In a contentious finish, Democrat Jared Golden has been named the winner of Maine’s second U.S. House of Representatives seat, defeating incumbent Republican Bruce Poliquin after the final tally of the newly-implemented Ranked Choice Voting [RCV] system.

If RCV had not been established earlier this year, Poliquin would have been declared the winner. Based on first-choice votes only, Poliquin had just over 46 percent while Golden had just under 46 percent. However, since no candidate had a majority of the votes, the RCV system was employed to determine which one had the greatest support. Under that system, second-choice votes from those who had selected the Independent candidates in the race as their first-choice were tallied for both Poliquin and Golden. Put another way, those who ranked either Tiffany Bond or William Hoar as their first-choice and then picked Poliquin or Golden as their second-choice had their second-choice votes count as first-choices for those candidates.

Once the votes were tabulated, Golden emerged as the winner with 50.5 percent of the votes compared to Poliquin’s 49.5 percent.

Poliquin responded to the proceedings of the RCV system by litigation; he attempted to stop the tabulation altogether and made the case that he should be declared the winner. U.S. District Judge Lance Walker denied the request to stop the counting process. “As it stands, the citizens of Maine have rejected the policy arguments plaintiffs advance against RCV. Maine voters cast their ballots in reliance on the RCV system,” Judge Walker wrote of his decision. “... I am not persuaded that the United States Constitution compels the Court to interfere with this most sacred expression of democratic will by enjoining the ballot-counting process and declaring Representative Poliquin the victor.”

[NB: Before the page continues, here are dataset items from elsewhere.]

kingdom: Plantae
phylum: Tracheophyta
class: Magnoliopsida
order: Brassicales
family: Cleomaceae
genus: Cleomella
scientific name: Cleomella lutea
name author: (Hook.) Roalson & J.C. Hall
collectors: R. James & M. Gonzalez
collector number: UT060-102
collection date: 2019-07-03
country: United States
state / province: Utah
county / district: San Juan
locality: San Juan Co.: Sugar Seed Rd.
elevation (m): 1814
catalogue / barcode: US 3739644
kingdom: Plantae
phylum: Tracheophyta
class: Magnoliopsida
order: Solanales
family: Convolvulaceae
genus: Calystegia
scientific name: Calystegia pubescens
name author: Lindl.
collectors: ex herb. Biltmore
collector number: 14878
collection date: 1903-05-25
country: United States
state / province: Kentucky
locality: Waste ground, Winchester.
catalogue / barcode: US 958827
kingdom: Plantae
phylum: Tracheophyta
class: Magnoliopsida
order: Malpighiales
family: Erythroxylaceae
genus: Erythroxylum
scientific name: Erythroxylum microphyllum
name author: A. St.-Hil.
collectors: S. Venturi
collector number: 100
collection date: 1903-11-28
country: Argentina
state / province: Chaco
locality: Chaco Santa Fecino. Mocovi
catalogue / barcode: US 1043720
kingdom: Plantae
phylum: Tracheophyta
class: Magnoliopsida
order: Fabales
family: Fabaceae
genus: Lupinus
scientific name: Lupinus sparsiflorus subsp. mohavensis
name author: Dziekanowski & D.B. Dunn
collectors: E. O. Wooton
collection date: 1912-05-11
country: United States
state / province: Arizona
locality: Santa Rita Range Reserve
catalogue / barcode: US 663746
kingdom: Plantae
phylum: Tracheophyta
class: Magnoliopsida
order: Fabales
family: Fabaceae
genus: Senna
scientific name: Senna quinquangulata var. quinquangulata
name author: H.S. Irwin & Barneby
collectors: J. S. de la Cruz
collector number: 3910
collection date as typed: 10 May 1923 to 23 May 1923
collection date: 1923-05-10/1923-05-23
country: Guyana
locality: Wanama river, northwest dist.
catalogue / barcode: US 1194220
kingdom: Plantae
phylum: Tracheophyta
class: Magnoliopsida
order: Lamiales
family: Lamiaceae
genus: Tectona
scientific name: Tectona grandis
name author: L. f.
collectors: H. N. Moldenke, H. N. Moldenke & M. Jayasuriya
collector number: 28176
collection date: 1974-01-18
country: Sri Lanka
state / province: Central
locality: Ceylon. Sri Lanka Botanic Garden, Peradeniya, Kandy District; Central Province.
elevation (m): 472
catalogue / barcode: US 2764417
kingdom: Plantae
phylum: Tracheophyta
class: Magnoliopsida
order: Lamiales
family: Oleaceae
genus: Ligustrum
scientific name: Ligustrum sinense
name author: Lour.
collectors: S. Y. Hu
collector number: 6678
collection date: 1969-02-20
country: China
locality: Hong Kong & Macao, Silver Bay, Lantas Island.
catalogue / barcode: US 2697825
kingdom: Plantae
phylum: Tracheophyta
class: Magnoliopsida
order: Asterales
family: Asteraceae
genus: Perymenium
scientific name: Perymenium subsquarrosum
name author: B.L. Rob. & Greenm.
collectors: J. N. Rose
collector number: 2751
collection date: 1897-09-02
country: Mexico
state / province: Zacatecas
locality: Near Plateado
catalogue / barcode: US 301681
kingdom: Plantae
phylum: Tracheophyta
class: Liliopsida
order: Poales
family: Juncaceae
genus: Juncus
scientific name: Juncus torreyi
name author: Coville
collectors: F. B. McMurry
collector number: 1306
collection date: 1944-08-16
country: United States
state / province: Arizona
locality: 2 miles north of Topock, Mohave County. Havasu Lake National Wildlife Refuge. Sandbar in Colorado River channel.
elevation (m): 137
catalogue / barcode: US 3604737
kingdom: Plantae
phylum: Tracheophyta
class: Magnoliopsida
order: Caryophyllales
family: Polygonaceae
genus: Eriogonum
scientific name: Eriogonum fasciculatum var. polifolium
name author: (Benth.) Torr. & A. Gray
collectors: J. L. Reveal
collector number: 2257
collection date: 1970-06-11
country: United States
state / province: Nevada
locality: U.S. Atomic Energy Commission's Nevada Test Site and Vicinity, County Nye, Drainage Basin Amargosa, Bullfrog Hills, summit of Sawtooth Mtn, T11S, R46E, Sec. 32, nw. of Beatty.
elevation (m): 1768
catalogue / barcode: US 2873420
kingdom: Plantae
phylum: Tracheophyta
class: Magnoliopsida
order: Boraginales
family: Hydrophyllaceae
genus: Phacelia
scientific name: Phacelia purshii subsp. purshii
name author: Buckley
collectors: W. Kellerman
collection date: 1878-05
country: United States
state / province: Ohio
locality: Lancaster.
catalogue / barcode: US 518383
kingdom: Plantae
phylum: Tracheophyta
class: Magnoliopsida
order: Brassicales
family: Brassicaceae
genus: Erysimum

Walker did not stop Poliquin’s underlying lawsuit against RCV from continuing, however. “In denying plaintiffs’ motion for a temporary restraining order, I do not discount the sincerity of their complaints regarding the RCV system,” Walker wrote. “The remedy in a democracy, when no constitutional infirmity appears likely, is to exercise the protected rights of speech and association granted by the First Amendment to persuade one’s fellow citizens of the correctness of one’s position and to petition the political branch to change the law.”

At this point, Poliquin can allow the litigation to continue in the U.S. District Court, attempt to bypass it and go directly to the U.S. Supreme Court, or approach the now Democrat-controlled U.S. House of Representatives and ask them to appoint him in Golden’s stead.

A brief recap of Ranked Choice Voting in Maine


Ranked Choice Voting was initially put forth by its supporters in 2015 with the goal of electing representatives that have the greatest majority of support. Mainers voted in favor of it in November 2016 by a small margin of 52 to 48 percent. Debate over the constitutionality of the law delayed its implementation. In 2017, the legislature passed a bill that would effectively prevent RCV from being implemented in either 2018 or 2020, and that would then automatically repeal it in 2021 unless the state constitution was amended. Supporters of RCV immediately began gathering signatures to amass a People’s Veto that would overturn the legislature’s attempt to repeal the law. The Maine Supreme Court weighed in that RCV was the law for the June primaries – at which time the public once again voted to keep RCV in place, this time for the November elections. During that election, 54 percent of voters opted in favor of the system.